---------- DATA TO EXAMINE
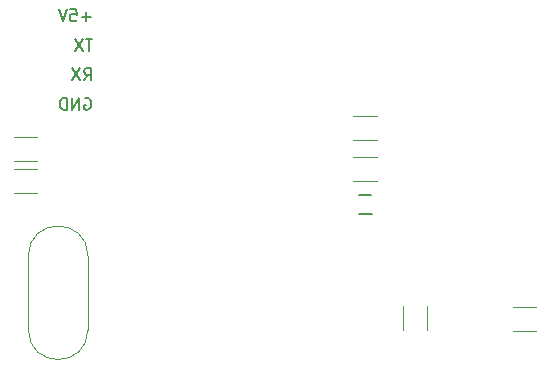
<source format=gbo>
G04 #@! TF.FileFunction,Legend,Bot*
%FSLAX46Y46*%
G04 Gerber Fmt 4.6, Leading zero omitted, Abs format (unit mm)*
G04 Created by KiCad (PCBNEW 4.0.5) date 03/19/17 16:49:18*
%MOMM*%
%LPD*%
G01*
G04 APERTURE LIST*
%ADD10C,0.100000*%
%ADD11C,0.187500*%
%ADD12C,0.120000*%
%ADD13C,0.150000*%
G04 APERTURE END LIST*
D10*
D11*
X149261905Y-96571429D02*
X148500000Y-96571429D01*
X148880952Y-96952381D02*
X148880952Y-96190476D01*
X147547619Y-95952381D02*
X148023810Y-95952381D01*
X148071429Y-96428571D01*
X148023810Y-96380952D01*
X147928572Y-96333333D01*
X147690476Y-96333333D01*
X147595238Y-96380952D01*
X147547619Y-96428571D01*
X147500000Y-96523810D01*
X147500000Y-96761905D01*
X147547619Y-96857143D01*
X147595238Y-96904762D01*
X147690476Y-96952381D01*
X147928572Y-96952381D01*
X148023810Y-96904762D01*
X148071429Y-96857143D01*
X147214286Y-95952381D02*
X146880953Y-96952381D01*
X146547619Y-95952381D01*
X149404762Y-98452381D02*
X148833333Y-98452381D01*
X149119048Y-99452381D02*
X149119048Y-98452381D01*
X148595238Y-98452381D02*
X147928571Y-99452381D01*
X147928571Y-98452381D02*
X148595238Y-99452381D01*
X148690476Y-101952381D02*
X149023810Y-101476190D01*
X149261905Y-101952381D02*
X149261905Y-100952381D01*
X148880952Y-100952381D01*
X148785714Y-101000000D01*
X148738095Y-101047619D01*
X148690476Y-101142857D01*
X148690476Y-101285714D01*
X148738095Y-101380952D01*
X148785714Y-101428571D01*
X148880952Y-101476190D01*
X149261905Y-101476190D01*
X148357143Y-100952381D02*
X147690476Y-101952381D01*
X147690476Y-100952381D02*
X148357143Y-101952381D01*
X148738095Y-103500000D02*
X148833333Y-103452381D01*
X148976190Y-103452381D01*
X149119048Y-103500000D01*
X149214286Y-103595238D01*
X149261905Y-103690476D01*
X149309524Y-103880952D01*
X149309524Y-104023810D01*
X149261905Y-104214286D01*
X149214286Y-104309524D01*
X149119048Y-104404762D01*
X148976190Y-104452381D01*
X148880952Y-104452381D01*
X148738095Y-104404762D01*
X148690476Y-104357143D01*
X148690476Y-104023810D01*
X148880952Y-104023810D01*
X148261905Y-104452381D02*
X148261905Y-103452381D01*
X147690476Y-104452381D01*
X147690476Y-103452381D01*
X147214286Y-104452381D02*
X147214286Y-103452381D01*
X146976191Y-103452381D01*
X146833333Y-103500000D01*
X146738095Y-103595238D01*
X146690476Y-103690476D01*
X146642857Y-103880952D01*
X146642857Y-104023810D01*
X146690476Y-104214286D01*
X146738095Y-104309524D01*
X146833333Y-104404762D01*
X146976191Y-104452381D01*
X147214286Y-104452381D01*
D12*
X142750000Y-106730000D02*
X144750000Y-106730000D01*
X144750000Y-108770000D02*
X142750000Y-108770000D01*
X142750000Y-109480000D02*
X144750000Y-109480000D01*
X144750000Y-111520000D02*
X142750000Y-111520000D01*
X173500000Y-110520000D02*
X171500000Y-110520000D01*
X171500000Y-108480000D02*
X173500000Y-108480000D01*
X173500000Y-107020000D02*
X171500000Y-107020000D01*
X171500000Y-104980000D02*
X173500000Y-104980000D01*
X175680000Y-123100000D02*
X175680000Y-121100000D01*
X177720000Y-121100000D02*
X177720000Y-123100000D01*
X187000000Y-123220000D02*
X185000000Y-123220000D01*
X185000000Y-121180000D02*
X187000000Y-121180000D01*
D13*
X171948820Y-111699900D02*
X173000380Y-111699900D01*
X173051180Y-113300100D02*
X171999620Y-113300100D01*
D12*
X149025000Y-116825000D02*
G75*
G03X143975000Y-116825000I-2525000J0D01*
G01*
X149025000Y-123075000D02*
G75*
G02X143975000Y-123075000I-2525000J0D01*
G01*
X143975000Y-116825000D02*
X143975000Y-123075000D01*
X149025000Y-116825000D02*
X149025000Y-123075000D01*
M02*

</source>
--------------------
---------- DATA TO EXAMINE
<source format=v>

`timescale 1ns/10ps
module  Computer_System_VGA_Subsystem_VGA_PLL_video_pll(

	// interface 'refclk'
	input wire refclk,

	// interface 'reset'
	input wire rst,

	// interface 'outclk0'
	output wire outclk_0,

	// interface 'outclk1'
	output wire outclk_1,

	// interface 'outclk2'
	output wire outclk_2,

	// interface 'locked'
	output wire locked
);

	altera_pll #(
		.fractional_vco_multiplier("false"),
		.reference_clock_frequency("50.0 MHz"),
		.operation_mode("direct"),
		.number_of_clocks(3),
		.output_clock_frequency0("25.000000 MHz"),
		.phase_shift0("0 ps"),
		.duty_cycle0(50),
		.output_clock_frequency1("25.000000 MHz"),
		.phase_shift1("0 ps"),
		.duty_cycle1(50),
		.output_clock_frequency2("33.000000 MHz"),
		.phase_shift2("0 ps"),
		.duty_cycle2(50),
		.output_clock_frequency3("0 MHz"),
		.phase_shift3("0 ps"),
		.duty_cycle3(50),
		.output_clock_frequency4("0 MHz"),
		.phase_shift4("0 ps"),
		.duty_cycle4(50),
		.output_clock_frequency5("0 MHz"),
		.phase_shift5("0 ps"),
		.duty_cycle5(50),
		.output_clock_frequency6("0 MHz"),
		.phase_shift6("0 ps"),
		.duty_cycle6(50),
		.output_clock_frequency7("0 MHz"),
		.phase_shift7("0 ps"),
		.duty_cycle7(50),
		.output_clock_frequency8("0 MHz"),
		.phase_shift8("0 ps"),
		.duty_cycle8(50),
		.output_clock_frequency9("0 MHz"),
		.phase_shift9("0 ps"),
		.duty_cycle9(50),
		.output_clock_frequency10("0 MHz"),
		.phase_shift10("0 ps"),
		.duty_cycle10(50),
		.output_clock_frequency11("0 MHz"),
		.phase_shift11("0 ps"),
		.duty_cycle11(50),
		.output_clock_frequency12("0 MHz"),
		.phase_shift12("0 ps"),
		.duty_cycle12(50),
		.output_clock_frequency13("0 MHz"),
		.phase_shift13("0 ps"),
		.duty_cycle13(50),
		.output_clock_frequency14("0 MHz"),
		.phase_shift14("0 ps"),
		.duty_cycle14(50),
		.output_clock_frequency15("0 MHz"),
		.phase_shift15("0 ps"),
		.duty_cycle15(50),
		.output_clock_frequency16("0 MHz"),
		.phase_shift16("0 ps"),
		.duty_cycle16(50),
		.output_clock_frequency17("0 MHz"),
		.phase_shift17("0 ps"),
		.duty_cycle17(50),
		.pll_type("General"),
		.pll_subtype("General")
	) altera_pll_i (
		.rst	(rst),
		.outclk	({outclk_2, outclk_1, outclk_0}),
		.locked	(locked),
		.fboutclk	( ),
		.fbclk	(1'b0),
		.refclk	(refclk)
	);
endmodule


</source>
--------------------
---------- DATA TO EXAMINE
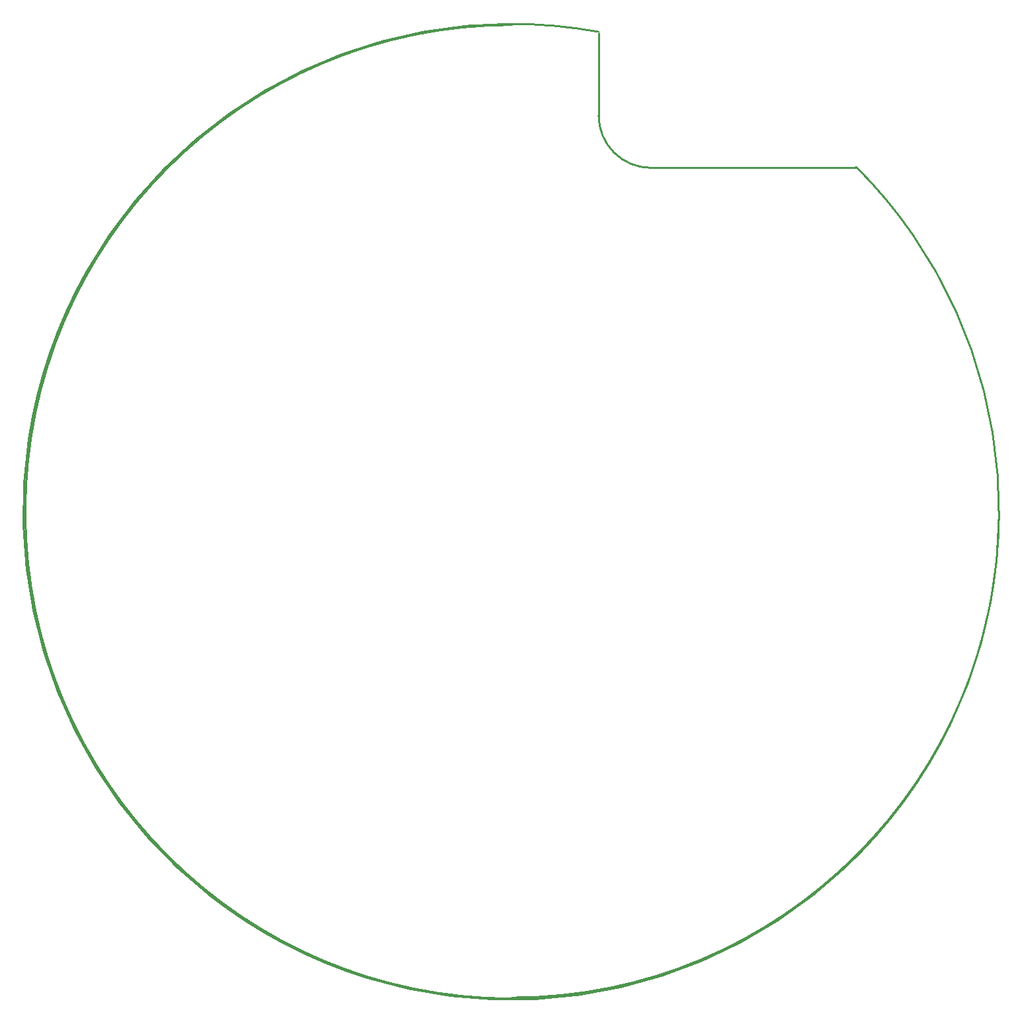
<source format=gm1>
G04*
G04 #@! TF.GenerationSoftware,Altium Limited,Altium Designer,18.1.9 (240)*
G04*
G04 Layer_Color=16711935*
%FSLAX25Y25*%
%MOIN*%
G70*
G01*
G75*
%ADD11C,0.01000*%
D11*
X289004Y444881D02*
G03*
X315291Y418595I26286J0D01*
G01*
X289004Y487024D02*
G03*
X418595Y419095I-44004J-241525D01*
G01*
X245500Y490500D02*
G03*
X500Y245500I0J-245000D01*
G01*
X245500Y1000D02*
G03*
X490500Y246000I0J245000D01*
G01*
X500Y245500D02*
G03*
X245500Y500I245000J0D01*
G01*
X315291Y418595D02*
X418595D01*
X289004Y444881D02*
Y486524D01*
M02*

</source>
--------------------
EXERCISE REQUIREMENTS -
Using the records above, select and copy every line that has the word "wire".

EXPECTED OUTPUT -
	input wire refclk,
	input wire rst,
	output wire outclk_0,
	output wire outclk_1,
	output wire outclk_2,
	output wire locked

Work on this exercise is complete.